In the rapidly evolving field of artificial intelligence (AI), a paradigm shift is underway. We are witnessing the transition from specialized, fragmented deep learning models to versatile, one-size-fits-all foundation models. These advanced AI systems are capable of operating in an open-world context, interacting with open vocabularies and image pixels for unseen AI tasks, i.e., zero-shot abilities.

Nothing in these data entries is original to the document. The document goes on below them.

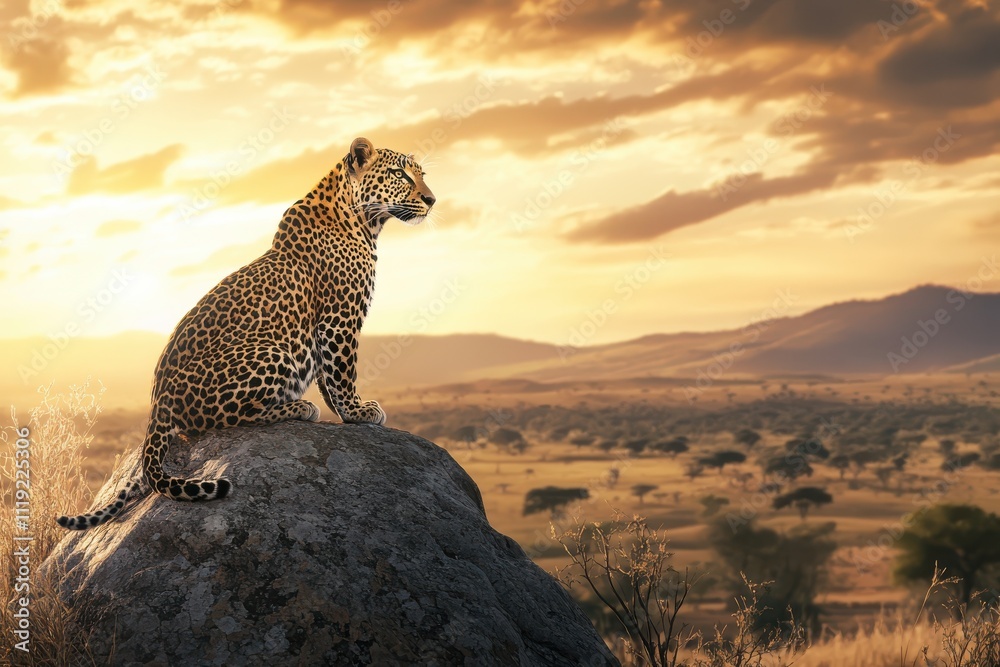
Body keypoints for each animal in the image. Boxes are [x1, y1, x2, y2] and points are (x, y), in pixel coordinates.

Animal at [57, 137, 435, 530]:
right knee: (226, 421)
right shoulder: (339, 316)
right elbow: (342, 371)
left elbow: (328, 376)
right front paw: (358, 411)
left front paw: (347, 413)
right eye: (399, 174)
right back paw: (297, 407)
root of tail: (157, 405)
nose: (432, 200)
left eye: (421, 174)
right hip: (273, 352)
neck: (364, 221)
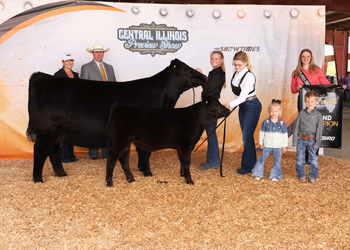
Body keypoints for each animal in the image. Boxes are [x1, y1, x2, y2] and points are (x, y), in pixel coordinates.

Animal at [28, 59, 208, 183]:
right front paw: (147, 173)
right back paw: (38, 180)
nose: (204, 76)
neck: (164, 99)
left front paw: (141, 170)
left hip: (58, 134)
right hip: (46, 132)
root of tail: (40, 76)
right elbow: (145, 152)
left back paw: (62, 174)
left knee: (54, 153)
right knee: (40, 152)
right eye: (187, 69)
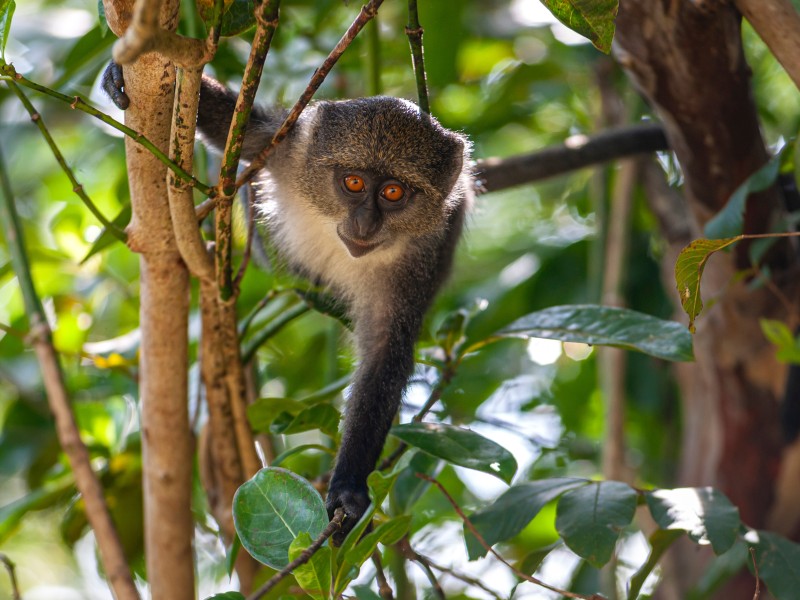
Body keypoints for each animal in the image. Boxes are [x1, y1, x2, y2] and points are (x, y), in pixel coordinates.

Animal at [103, 63, 472, 544]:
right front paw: (120, 74)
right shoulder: (291, 148)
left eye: (393, 193)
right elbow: (240, 133)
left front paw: (348, 490)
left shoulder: (419, 261)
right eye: (353, 182)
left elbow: (385, 354)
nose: (365, 223)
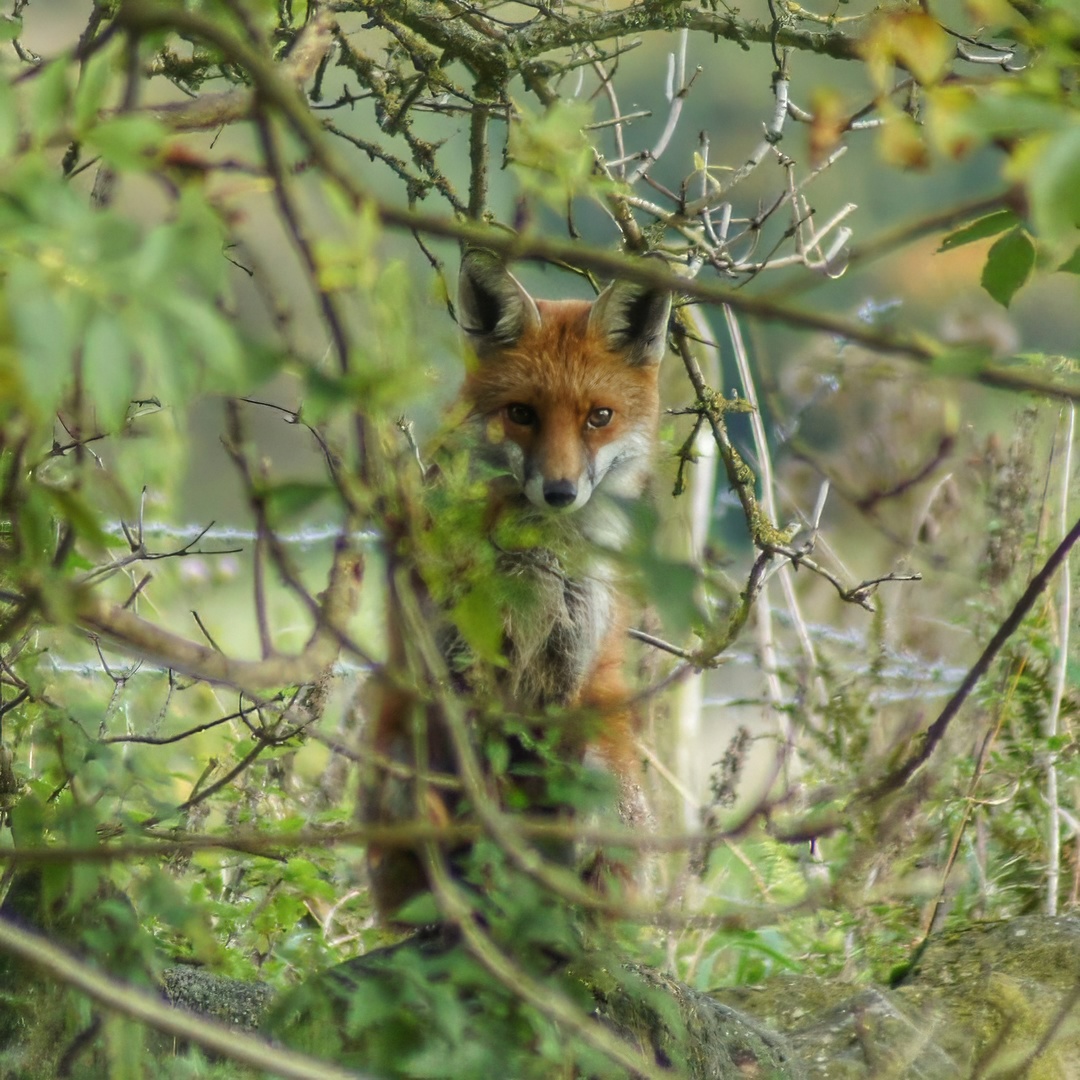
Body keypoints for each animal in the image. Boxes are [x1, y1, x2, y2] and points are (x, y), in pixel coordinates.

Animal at [362, 248, 672, 922]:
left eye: (599, 417)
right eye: (522, 414)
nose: (559, 492)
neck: (535, 569)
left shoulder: (567, 671)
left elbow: (542, 801)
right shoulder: (458, 668)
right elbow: (485, 797)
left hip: (606, 765)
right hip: (403, 765)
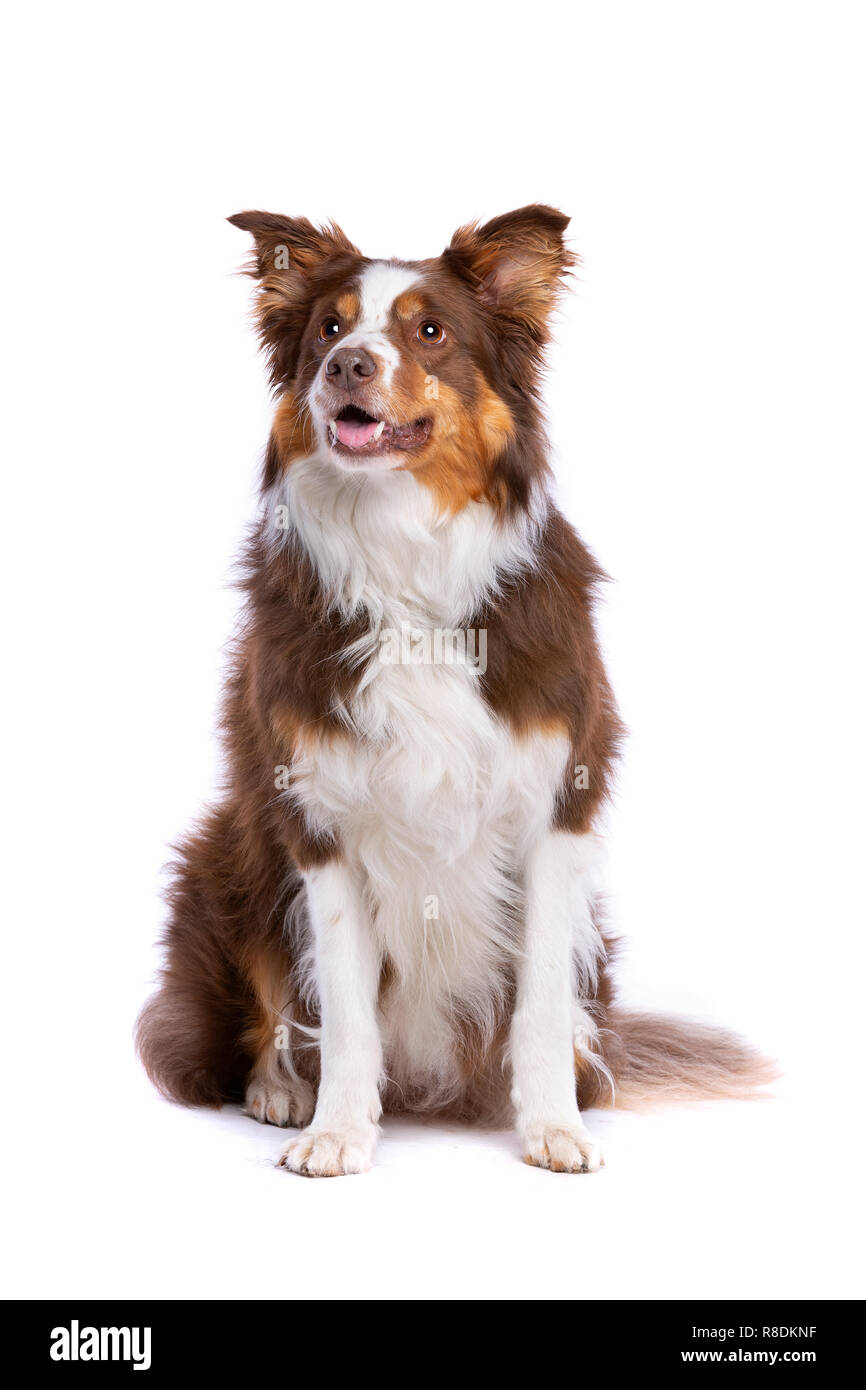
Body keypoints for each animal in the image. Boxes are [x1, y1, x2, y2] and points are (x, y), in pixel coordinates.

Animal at [136, 205, 772, 1173]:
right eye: (329, 328)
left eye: (429, 332)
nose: (346, 367)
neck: (404, 560)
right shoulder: (317, 822)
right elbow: (344, 1007)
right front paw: (338, 1132)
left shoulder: (556, 808)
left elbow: (540, 998)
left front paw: (553, 1126)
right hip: (227, 856)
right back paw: (281, 1091)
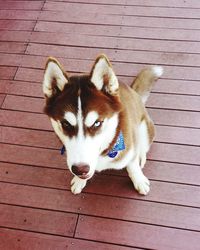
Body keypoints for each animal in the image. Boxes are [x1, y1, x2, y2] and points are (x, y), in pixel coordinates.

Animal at [42, 54, 162, 195]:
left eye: (97, 123)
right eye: (65, 123)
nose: (80, 169)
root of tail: (133, 91)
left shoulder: (130, 148)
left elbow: (132, 165)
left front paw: (139, 179)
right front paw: (79, 180)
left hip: (146, 128)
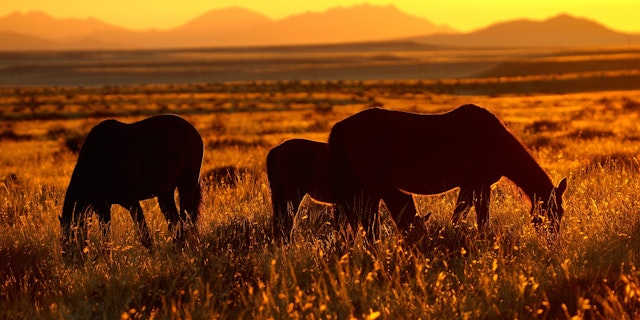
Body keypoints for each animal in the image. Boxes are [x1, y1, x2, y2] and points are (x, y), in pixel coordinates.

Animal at [60, 114, 202, 258]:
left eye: (70, 237)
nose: (68, 257)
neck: (100, 159)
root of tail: (192, 129)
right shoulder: (102, 207)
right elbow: (106, 240)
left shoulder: (131, 202)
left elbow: (144, 236)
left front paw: (154, 259)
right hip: (166, 193)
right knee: (175, 224)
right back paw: (176, 253)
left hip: (186, 184)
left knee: (186, 220)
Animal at [328, 105, 568, 238]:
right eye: (551, 214)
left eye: (561, 214)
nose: (553, 242)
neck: (496, 142)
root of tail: (342, 125)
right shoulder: (480, 185)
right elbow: (480, 220)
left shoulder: (470, 186)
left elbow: (459, 216)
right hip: (371, 188)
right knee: (368, 222)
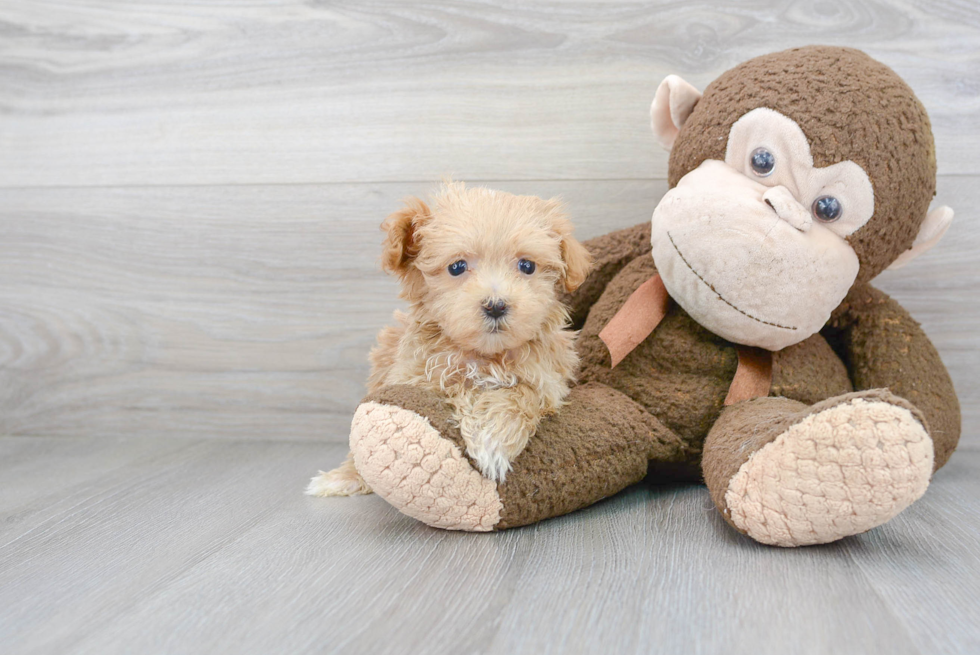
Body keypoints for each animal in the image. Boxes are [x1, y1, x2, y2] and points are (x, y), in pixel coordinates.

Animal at [306, 181, 592, 498]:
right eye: (457, 267)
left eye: (527, 266)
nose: (496, 306)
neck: (483, 356)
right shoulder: (413, 376)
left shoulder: (547, 379)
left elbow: (521, 394)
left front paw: (491, 439)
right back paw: (342, 477)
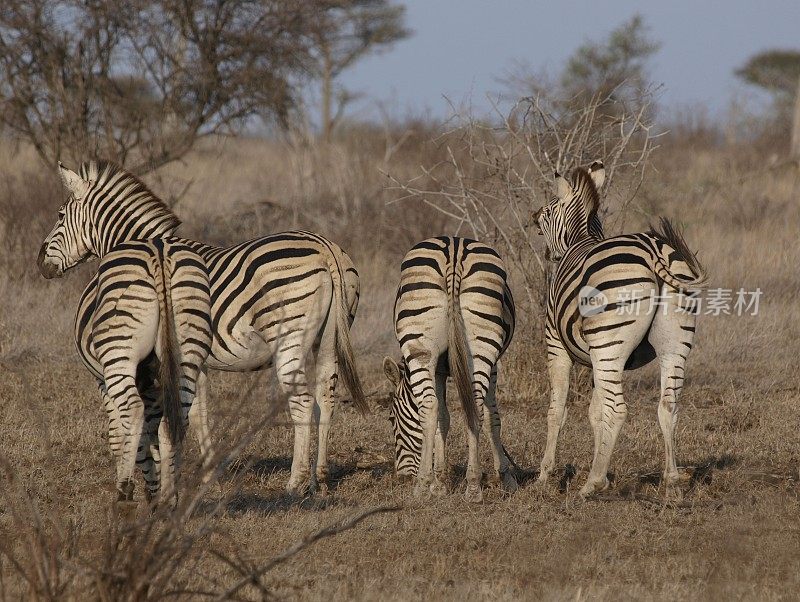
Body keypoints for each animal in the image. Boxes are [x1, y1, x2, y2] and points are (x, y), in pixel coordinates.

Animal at [39, 232, 212, 504]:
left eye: (59, 221)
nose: (40, 263)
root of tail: (159, 251)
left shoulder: (103, 380)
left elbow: (120, 434)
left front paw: (141, 483)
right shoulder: (159, 383)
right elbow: (154, 431)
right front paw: (160, 487)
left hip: (118, 354)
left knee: (133, 410)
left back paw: (124, 491)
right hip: (187, 351)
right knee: (174, 422)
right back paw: (168, 499)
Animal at [382, 234, 520, 502]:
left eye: (391, 418)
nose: (401, 477)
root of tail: (454, 250)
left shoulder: (445, 368)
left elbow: (454, 418)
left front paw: (440, 481)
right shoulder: (468, 366)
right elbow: (477, 416)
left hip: (423, 347)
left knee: (433, 406)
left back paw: (426, 484)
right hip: (477, 346)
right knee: (469, 406)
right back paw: (471, 486)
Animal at [536, 161, 704, 496]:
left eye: (547, 212)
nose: (534, 217)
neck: (580, 238)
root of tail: (653, 249)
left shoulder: (556, 344)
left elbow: (557, 411)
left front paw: (544, 475)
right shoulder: (599, 360)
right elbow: (595, 413)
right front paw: (600, 460)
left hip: (609, 344)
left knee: (618, 409)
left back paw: (592, 484)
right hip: (673, 342)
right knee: (668, 406)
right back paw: (671, 481)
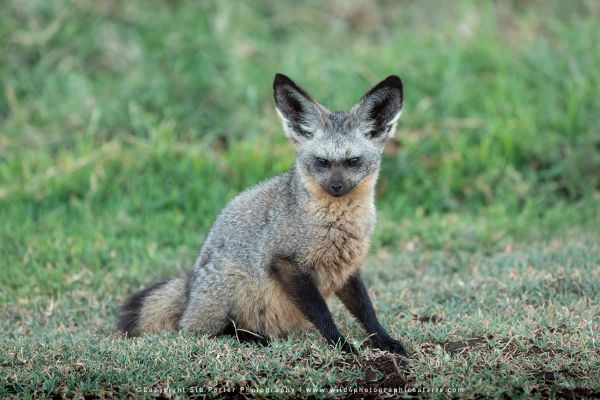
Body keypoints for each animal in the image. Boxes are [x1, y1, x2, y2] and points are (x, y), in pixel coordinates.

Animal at [117, 73, 408, 354]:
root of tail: (190, 291)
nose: (336, 187)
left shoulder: (347, 269)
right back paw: (252, 338)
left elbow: (367, 311)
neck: (337, 225)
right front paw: (340, 344)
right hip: (235, 286)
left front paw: (384, 340)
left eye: (353, 162)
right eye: (322, 162)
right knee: (208, 331)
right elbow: (322, 313)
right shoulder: (284, 261)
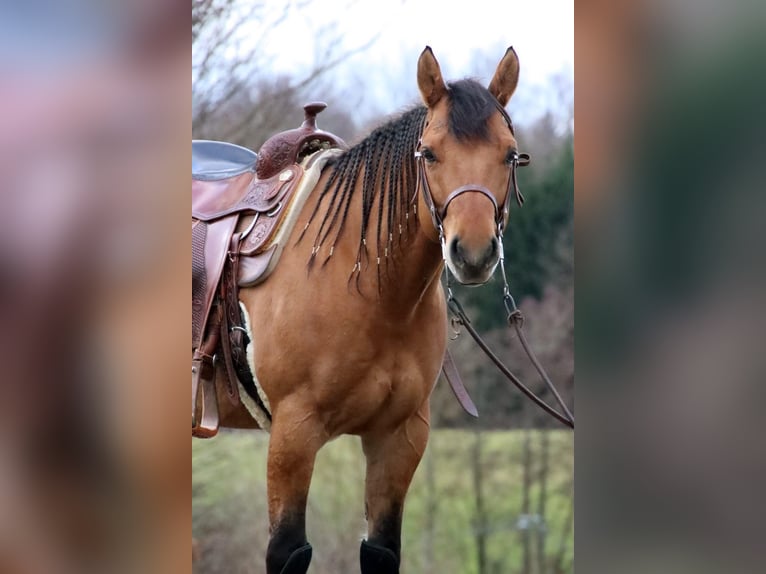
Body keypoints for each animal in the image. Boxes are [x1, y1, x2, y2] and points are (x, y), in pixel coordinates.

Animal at [220, 46, 525, 574]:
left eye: (508, 154)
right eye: (430, 153)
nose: (473, 253)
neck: (373, 295)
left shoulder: (399, 438)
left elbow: (380, 550)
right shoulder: (292, 434)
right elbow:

They are exemplified by (1) Large Language Models (LLMs) such as GPTs [39] that can ingest almost every NLP task in the form as a prompt; (2) Vision Transformers Models (ViTs) such as Masked Autoencoder [133] that can handle various downstream vision tasks; (3) Latent Diffusion Models (LDMs) such as Stable Diffusion [310] that generate high-quality images with arbitrary text-based prompts; (4) Multimodal models such as CLIP [296] and ImageBind [116] that map different modal data into the same latent space and are widely used as backbone for cross-modality tasks like image retrieval/search and visual-question answering. Such flexibility and generality marks a significant departure from the earlier era of AI, setting a new standard for how AI interfaces with the world. The success of these foundation models is deeply rooted in their scalability: unlike their predecessors, these models' accuracy and generalization ability can continuously expand with more data or parameters, without altering the underlying simple algorithms and architectures.